The way algorithms are trained, she says, needs to be “adaptable to other cultures and ways of doing.”

Dignum, who is working on creating models that ensure that AI systems behave according to a set of ethical parameters, says that most AI work until now has been done by white young males, thus only a small portion of the population is involved in producing AI algorithms and responsible for organizing and using the data that is available.

Roya Mahboob Image: Ada-AI

Including a diverse set of people from developed and developing countries in AI development is critical—from making sure the technology is accessible to building new research models, according to Andrew Schroeder, founder of WeRobotics, an organization focusing on creating sustainable tech projects in developing countries.

Mahboob says she wants to bring her country to the forefront of the global discourse on AI.

“We are building the next MIT of Afghanistan,” she said. She, with the support of Ada-AI, is planning to build a school of technology, engineering, and science in Afghanistan.

The school, which will be called Saroya STEM Institute, will provide Afghan students with tech and research skills.
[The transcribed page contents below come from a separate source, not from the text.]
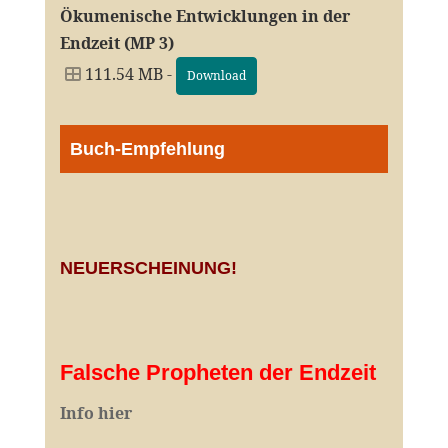
Ökumenische Entwicklungen in der
Endzeit (MP 3)
111.54 MB -
Download
Buch-Empfehlung
NEUERSCHEINUNG!
Falsche Propheten der Endzeit
I
nfo hier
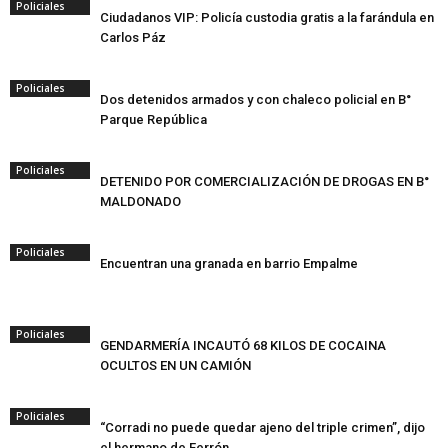
Policiales
Ciudadanos VIP: Policía custodia gratis a la farándula en
Carlos Páz
Policiales
Dos detenidos armados y con chaleco policial en B°
Parque República
Policiales
DETENIDO POR COMERCIALIZACIÓN DE DROGAS EN B°
MALDONADO
Policiales
Encuentran una granada en barrio Empalme
Policiales
GENDARMERÍA INCAUTÓ 68 KILOS DE COCAINA
OCULTOS EN UN CAMIÓN
Policiales
“Corradi no puede quedar ajeno del triple crimen”, dijo
el hermano de Ferrón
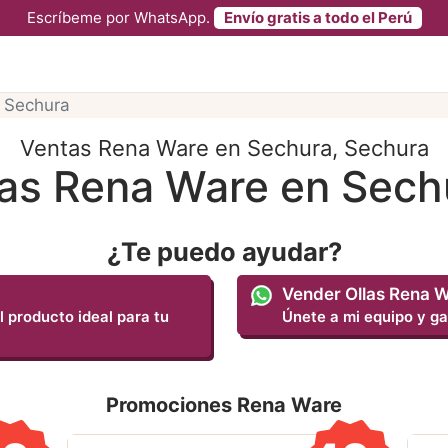
Escríbeme por WhatsApp.
Envío gratis a todo el Perú
Sechura
Ventas Rena Ware en Sechura, Sechura
las Rena Ware en Sech
¿Te puedo ayudar?
Vender Ollas Rena 
l producto ideal para tu
Únete a mi equipo y ga
Promociones Rena Ware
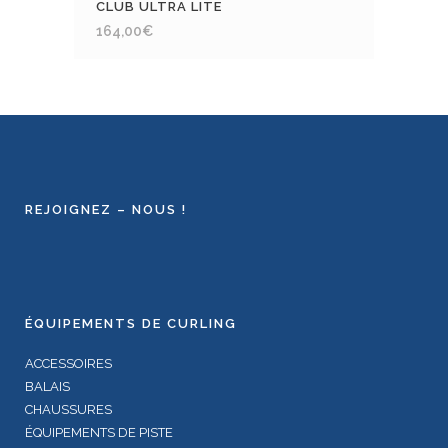
CLUB ULTRA LITE
164,00
€
REJOIGNEZ – NOUS !
ÉQUIPEMENTS DE CURLING
ACCESSOIRES
BALAIS
CHAUSSURES
ÉQUIPEMENTS DE PISTE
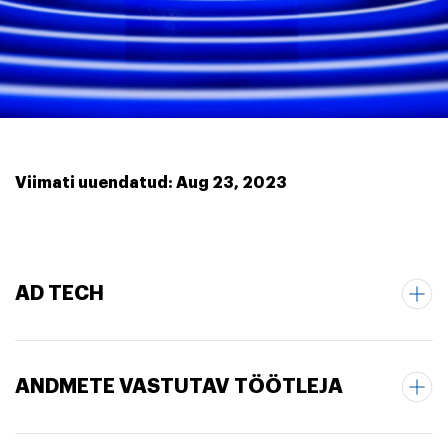
Viimati uuendatud: Aug 23, 2023
AD TECH
ANDMETE VASTUTAV TÖÖTLEJA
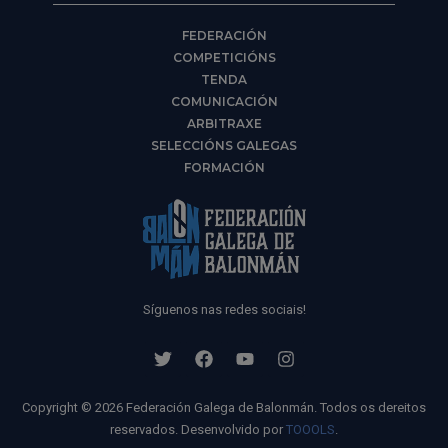
FEDERACIÓN
COMPETICIÓNS
TENDA
COMUNICACIÓN
ARBITRAXE
SELECCIÓNS GALEGAS
FORMACIÓN
Síguenos nas redes sociais!
Copyright © 2026 Federación Galega de Balonmán. Todos os dereitos
reservados. Desenvolvido por
TOOOLS
.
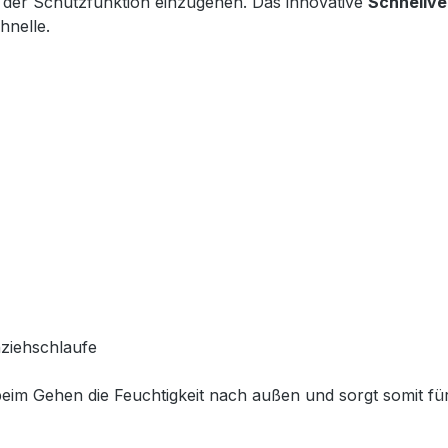
 der Schutzfunktion einzugehen. Das innovative
Schnellv
hnelle.
nziehschlaufe
beim Gehen die Feuchtigkeit nach außen und sorgt somit f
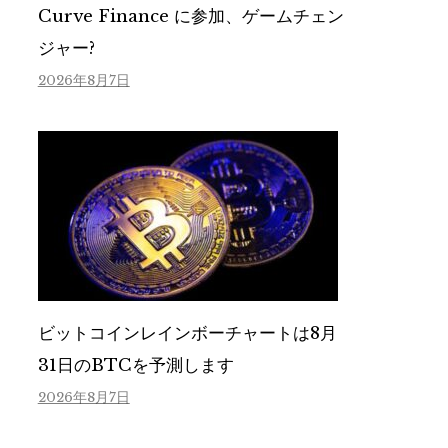
Curve Finance に参加、ゲームチェン
ジャー?
2026年8月7日
ビットコインレインボーチャートは8月
31日のBTCを予測します
2026年8月7日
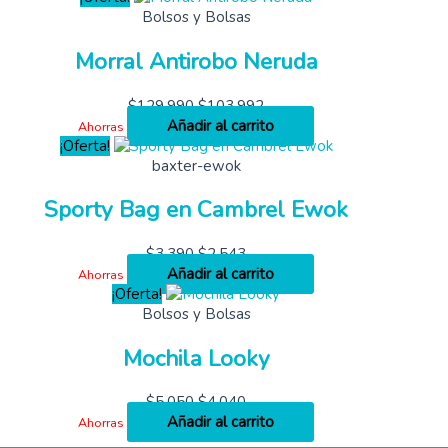
Bolsos y Bolsas
Morral Antirobo Neruda
$
129,990
$
103,992
Añadir al carrito
Ahorras
¡Oferta!
baxter-ewok
Sporty Bag en Cambrel Ewok
$
3,390
$
2,543
Añadir al carrito
Ahorras
¡Oferta!
Bolsos y Bolsas
Mochila Looky
$
5,050
$
4,040
Añadir al carrito
Ahorras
Mahboob says the government is proud of the girls robotics team, and that the culture in a country that she left just four years ago after facing death threats for her work with women is beginning to change.

The girls’ team recently won a competition at the Estonian Robotics Festival for building a prototype of an agriculture robot using solar energy to support small-scale farmers, she said.

“They proved that it’s just about giving [them] the right tools and education,” she said. “AI will be the future, and I want Afghanistan to be part of it.”